Cel badania Analiza poziomu kwasu hipurowego (hippuryny) w moczu ma na celu ocenę efektywności koniugacji kwasu benzoesowego z glicyną w wątrobie oraz identyfikację ekspozycji na substancje aromatyczne, takie jak toluen. Wynik dostarcza informacji o funkcjonowaniu wątroby i nerek oraz o ewentualnych nieprawidłowościach metabolicznych obserwowanych u pacjentów z zaburzeniami neurorozwojowymi.
Wskazania kliniczne Kontrola zawodowej lub środowiskowej ekspozycji na toluen, benzoesan sodu i pokrewne pochodne aromatyczne. Ocena funkcji wątroby w chorobach przewlekłych, w tym zaburzenia metabolizmu aminokwasów. Diagnostyka niektórych stanów metabolicznych, np. niedoboru glicyny, zaburzeń przemiany fenyloketonów czy dysbiozy jelitowej. Badanie pomocnicze w diagnostyce zaburzeń neurorozwojowych, w tym autyzmu, gdzie obserwuje się zmiany w profilu metabolitów moczowych.

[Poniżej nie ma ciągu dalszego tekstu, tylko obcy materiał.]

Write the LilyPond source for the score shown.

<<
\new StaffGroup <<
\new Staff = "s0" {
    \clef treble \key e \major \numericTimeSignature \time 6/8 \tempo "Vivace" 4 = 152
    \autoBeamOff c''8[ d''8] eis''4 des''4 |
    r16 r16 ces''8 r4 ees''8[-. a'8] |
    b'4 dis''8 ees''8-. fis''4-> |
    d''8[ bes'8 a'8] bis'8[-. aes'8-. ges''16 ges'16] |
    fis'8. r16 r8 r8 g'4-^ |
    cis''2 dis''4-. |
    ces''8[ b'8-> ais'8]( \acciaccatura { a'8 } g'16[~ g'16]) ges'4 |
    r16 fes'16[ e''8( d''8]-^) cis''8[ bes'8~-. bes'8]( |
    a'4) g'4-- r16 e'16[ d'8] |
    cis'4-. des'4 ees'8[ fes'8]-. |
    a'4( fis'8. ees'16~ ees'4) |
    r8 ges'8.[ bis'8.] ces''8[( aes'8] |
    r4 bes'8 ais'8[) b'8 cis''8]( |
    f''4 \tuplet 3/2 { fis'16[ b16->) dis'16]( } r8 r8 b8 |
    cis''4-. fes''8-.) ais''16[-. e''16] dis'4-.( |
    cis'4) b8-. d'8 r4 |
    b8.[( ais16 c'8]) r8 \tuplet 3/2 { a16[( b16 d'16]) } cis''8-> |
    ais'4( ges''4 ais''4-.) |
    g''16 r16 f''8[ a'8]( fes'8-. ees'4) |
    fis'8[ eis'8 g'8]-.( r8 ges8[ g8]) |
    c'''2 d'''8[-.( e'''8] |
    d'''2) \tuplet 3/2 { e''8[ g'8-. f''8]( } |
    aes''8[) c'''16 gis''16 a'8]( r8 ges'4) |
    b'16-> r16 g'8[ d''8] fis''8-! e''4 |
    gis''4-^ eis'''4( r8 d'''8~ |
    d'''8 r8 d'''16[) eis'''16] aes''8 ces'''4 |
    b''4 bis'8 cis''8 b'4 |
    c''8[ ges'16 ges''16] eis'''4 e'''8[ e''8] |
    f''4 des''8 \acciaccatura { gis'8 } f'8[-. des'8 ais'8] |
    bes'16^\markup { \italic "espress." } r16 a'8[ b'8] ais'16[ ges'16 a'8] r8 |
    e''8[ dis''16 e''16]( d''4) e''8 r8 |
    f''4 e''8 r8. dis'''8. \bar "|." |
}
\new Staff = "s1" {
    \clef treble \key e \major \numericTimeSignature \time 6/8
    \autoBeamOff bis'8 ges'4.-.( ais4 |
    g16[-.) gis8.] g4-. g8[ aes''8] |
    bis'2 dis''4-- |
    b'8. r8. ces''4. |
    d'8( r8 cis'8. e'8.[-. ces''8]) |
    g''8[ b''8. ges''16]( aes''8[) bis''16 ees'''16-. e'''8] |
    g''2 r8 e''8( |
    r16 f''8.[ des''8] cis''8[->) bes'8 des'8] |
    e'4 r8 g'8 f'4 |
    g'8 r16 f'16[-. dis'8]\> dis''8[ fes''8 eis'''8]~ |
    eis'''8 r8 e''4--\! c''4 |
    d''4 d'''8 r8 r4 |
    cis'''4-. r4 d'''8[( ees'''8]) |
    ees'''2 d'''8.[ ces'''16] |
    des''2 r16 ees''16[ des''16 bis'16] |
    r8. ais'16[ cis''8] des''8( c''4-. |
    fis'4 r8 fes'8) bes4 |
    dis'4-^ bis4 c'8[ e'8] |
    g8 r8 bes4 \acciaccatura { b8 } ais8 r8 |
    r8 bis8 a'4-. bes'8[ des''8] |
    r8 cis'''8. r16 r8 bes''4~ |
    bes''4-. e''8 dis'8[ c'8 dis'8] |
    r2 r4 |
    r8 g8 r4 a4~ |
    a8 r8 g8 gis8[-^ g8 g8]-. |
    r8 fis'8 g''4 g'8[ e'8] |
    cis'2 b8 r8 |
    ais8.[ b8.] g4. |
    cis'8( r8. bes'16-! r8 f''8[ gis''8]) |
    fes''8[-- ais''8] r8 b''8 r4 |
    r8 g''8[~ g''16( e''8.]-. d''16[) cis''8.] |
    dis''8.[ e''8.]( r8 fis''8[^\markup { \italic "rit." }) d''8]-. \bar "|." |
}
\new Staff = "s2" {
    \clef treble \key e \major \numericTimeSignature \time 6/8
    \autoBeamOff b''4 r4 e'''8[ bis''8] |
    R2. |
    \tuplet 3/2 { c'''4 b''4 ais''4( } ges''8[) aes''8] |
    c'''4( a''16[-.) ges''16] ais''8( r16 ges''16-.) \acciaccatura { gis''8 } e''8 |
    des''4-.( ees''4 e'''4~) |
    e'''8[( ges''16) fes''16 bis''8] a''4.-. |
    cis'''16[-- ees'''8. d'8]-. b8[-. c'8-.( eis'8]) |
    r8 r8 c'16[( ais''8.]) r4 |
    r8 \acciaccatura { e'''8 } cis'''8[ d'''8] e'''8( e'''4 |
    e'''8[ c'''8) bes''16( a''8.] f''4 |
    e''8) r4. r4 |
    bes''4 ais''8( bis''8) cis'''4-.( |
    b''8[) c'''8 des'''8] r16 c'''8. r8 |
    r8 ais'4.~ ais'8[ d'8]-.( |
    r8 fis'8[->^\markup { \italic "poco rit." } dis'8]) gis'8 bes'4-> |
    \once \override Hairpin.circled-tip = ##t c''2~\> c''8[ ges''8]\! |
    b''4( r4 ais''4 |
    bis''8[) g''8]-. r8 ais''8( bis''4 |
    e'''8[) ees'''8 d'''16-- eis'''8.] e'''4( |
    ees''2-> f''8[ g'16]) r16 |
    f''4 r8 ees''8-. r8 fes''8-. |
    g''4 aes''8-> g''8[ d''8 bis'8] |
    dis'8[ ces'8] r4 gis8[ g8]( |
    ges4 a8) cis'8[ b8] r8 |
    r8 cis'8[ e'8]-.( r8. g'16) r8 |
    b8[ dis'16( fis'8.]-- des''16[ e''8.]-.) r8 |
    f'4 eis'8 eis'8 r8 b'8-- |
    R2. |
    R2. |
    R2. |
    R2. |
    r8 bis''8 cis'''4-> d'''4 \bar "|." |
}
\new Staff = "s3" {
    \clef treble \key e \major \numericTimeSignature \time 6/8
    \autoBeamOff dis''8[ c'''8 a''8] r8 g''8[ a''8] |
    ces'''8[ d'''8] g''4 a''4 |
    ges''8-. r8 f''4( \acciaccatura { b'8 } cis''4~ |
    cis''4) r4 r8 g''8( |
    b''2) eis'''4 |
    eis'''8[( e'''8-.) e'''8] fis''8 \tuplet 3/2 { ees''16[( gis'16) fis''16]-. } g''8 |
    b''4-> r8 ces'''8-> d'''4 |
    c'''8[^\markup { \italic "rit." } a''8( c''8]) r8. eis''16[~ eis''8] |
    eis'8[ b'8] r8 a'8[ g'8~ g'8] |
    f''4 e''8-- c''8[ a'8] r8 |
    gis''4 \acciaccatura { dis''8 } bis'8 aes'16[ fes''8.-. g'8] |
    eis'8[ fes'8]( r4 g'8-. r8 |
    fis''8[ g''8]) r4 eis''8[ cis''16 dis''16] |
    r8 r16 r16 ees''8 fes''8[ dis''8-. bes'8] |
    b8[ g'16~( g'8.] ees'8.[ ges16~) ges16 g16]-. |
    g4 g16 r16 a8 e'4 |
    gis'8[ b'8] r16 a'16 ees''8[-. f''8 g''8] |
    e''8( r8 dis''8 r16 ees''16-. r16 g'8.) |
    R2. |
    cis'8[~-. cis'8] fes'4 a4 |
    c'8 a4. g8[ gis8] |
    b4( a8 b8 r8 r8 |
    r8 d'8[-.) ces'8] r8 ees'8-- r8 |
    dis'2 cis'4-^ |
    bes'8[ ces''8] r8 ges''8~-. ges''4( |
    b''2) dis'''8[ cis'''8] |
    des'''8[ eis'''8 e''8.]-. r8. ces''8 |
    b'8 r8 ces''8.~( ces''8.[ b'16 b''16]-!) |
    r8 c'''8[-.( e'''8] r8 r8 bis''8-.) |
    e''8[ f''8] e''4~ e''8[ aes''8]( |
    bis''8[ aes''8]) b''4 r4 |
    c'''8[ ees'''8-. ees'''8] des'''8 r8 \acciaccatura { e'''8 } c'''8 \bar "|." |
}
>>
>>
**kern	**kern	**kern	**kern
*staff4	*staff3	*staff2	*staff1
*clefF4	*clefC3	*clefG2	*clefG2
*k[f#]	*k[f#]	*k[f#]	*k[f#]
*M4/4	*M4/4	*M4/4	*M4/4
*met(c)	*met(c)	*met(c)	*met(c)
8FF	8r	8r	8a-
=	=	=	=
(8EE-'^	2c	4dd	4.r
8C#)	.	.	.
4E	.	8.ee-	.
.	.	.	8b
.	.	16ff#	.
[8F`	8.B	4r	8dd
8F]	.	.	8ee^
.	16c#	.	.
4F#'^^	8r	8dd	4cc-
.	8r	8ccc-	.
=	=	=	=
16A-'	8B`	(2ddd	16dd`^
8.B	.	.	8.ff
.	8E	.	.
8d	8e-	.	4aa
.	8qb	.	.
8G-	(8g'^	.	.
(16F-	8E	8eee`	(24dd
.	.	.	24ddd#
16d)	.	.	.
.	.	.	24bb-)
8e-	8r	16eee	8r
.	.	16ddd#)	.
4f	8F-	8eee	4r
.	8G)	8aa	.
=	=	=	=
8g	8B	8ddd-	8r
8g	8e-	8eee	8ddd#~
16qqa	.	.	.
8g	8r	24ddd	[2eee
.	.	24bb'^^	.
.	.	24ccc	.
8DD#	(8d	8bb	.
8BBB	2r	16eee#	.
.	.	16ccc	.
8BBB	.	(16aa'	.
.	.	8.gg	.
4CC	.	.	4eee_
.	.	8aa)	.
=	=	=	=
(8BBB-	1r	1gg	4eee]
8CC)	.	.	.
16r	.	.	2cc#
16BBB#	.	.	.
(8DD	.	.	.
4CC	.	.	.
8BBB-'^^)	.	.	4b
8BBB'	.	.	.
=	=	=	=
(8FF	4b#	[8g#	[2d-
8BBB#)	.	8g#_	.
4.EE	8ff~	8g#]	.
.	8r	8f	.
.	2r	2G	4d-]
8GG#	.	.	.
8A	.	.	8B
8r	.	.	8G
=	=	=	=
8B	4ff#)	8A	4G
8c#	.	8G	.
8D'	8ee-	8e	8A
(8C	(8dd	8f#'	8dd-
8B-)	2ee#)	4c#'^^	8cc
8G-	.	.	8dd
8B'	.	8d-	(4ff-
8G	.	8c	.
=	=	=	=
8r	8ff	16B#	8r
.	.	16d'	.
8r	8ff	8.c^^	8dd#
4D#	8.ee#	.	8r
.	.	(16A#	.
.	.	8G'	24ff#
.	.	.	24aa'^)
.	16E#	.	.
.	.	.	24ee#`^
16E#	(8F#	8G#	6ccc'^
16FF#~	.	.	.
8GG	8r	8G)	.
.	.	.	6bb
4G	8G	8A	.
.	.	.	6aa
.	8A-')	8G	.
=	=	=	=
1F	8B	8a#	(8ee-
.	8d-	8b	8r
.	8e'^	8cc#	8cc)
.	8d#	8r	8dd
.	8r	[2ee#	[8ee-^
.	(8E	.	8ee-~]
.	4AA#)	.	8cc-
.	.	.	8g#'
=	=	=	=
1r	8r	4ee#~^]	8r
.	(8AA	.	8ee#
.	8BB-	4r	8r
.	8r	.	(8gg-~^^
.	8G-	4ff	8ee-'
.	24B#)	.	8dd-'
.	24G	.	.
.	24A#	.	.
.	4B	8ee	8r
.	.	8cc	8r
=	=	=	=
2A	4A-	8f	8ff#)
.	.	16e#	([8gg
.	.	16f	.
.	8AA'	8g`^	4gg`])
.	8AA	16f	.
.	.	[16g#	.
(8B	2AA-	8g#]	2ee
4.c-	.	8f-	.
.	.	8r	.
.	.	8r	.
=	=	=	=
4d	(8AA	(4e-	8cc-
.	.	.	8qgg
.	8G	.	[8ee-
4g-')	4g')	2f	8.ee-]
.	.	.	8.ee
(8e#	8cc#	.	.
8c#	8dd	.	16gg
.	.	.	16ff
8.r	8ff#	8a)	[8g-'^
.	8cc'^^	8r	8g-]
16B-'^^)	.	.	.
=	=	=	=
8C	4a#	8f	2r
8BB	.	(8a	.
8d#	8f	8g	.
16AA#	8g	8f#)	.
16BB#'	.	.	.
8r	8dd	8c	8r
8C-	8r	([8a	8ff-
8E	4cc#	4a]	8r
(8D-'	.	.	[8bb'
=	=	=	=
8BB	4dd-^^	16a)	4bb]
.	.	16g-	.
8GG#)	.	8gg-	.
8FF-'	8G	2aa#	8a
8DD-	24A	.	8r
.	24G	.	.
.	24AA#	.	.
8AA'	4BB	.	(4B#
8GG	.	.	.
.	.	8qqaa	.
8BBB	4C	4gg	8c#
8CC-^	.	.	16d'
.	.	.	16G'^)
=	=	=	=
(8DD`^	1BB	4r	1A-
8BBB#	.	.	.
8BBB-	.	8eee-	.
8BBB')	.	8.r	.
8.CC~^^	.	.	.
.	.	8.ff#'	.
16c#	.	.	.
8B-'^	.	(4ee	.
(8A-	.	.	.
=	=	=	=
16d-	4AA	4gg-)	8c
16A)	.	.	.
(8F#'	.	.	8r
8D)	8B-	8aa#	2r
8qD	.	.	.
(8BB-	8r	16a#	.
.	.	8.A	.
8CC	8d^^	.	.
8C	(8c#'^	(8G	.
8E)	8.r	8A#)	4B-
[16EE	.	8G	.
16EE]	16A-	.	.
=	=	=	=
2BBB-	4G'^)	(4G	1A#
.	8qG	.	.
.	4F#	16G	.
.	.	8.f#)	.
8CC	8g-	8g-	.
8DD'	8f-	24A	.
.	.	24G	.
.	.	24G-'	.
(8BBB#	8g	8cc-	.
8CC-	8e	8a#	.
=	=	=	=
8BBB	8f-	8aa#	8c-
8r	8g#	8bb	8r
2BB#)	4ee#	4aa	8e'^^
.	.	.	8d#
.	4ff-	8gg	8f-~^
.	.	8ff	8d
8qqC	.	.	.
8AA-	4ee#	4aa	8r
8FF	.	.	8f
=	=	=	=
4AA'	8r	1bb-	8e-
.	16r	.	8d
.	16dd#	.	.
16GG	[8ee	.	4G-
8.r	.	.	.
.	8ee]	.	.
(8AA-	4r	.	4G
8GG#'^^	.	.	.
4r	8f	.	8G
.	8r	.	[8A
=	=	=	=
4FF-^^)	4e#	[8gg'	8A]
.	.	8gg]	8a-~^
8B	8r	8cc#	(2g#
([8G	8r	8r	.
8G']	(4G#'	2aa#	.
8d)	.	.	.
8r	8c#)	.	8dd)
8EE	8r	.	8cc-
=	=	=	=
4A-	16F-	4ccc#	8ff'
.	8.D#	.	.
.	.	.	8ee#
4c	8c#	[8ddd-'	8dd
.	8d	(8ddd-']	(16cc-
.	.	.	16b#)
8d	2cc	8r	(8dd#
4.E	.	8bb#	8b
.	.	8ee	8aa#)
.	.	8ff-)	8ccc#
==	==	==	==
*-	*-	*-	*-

Wykrywanie wczesnych objawów niewydolności nerek, zwłaszcza uszkodzenia kanalików proksymalnych. Patofizjologia i znaczenie w diagnostyce Kwas hipurowy powstaje w wątrobie w wyniku koniugacji kwasu benzoesowego z glicyną – proces zależny od dostępności obu substratów oraz aktywności enzymatycznej.
Benzoesan, po wchłonięciu z przewodu pokarmowego lub po metabolizacji toluenu w płucach, jest przekształcany w benzoesan sodu, a następnie w kwas hipurowy, który jest wydalany z moczem. Zmiany w jego stężeniu mogą odzwierciedlać: zwiększoną ekspozycję na związki aromatyczne (podwyższony poziom); zaburzenia wątrobowe lub niedobór glicyny (obniżony poziom); uszkodzenie funkcji nerek, ograniczające wydalanie metabolitu.
W kontekście ASD, niektóre badania wykazały nieprawidłowości w metabolizmie kwasu hipurowego, co może być powiązane z zaburzeniami mikroflory jelitowej i nieoptymalnym przetwarzaniem związków aromatycznych. Materiał biologiczny Świeża, niezakłócona próbka moczu, objętość minimum 10 ml. Próbka powinna być pobrana w warunkach sterylnych i nieprzechowywana dłużej niż 24 h w temperaturze 2‑8 °C.
Metoda oznaczania Stężenie kwasu hipurowego najczęściej określa się przy użyciu chromatografii cieczowej połączonej z detektorem masowym (LC‑MS) lub wysokosprawnej chromatografii cieczowej z detekcją UV (HPLC‑UV). Przed analizą próbka poddawana jest filtracji, a w razie potrzeby rozcieńczeniu, co zapewnia dokładność pomiaru w zakresie od kilku do kilku tysięcy mg/l.